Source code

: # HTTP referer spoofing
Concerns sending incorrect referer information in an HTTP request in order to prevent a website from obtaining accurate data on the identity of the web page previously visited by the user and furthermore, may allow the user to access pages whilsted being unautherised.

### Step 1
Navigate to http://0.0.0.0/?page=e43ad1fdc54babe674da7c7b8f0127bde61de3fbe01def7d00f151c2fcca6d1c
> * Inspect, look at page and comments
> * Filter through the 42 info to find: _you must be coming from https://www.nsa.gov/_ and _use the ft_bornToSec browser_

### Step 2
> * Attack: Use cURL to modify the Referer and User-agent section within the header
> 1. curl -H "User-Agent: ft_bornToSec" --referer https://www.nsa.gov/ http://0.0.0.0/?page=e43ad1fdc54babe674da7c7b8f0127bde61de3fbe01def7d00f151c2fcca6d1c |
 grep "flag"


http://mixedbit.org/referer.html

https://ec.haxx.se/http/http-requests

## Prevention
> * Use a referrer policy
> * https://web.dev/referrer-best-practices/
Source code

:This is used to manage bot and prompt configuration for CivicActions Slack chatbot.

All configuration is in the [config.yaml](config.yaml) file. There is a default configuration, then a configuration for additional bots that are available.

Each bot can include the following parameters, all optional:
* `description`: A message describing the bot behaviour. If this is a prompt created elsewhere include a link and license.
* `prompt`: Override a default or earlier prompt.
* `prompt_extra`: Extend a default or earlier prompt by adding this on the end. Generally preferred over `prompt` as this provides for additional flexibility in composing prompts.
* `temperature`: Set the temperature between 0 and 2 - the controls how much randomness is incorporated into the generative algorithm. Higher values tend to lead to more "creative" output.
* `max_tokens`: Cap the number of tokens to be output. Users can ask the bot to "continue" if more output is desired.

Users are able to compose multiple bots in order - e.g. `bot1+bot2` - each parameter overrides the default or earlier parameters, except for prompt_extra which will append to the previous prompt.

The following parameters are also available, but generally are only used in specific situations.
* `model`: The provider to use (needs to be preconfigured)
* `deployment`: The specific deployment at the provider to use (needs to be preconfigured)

---

** Job **
Among the entries above, locate the lines containing "within the header" and "http://mixedbit.org/referer.html", and transcribe exactly those two lines and all lines between.

** Problem solution **
> * Attack: Use cURL to modify the Referer and User-agent section within the header
> 1. curl -H "User-Agent: ft_bornToSec" --referer https://www.nsa.gov/ http://0.0.0.0/?page=e43ad1fdc54babe674da7c7b8f0127bde61de3fbe01def7d00f151c2fcca6d1c |
 grep "flag"


http://mixedbit.org/referer.html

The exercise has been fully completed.